La défense de l'autonomie locale est ainsi une contribution importante à la diffusion des principes démocratiques. Cette charte s'inscrit donc pleinement dans une recherche de promotion de la démocratie par le bas, à laquelle la Suisse se doit de participer. Par ailleurs, les discussions autour de la charte au niveau suisse constituent en elles-mêmes un bel exemple de démocratie dont les résultats méritent aujourd'hui d'être acceptés. C'est en effet par une consultation tripartite - Confédération, cantons, communes - qu'on a négocié et préparé l'acceptation de la charte.

Le groupe socialiste est par conséquent favorable à l'entrée en matière.

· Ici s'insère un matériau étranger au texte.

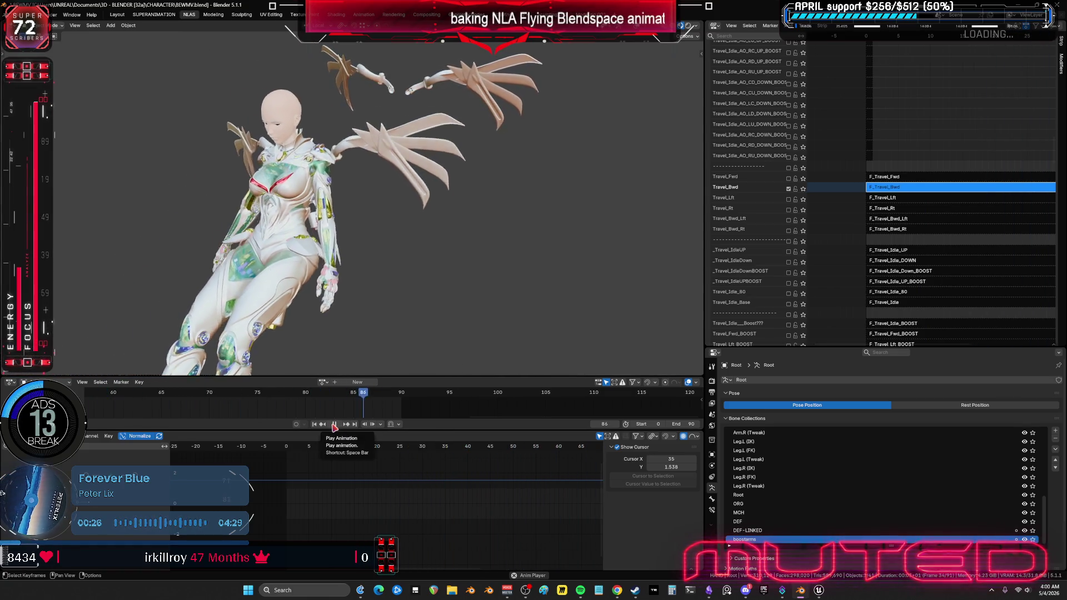
left_click(334, 425)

Comme le dit la charte: "L'existence de collectivités locales investies de responsabilités effectives permet une administration à la fois efficace et proche du citoyen." La charte défend l'autonomie locale en matière d'élection des autorités communales et de gestion des affaires publiques les concernant. Elle insiste sur le fait que les communes doivent avoir la capacité effective - je souligne "capacité effective" - de l'exercice de leurs tâches, et non d'être de simples exécutantes d'une décision prise par les autorités supérieures. C'est la qualité des services publics locaux qui est en jeu dans la charte et par là même la mobilisation des citoyens à l'échelon local, et donc la démocratie à l'échelle locale.

En effet, nous connaissons tous ou presque le cercle vicieux du désintérêt de la population pour les fonctions à l'échelle communale, notamment à cause du manque d'autonomie dans ces fonctions. A ce niveau, le groupe socialiste regrette que le Conseil fédéral ait décidé de renoncer à l'application des articles 6 paragraphe 2 et 7 paragraphe 2, qui définissent une certaine professionnalisation pour le personnel et les élus des collectivités locales, avec formation, rémunération et perspectives de carrière, pour privilégier le fonctionnement actuel basé sur le système de milice et le bénévolat. C'est pourquoi à l'article 1 du projet d'arrêté, le groupe socialiste soutiendra la proposition de la minorité Gysin Remo.

Pour ne pas perdre de temps et être quitte de reprendre la parole pendant la discussion par article, je vous indique encore que nous combattons la proposition de la minorité Pfister Gerhard, car celle-ci équivaut politiquement à présenter une proposition de non-entrée en matière. En effet, le texte de cette disposition stipule que "les collectivités locales ont droit à des ressources propres suffisantes"; cela signifie donc qu'elles peuvent disposer de ressources à elles. Mais s'il n'y a pas de ressources propres, il n'y a pas d'autonomie communale, donc accepter cette proposition de minorité reviendrait finalement à dire non à la Charte européenne de l'autonomie locale.

C'est dans cet esprit qu'au nom du groupe socialiste, je vous invite à entrer en matière.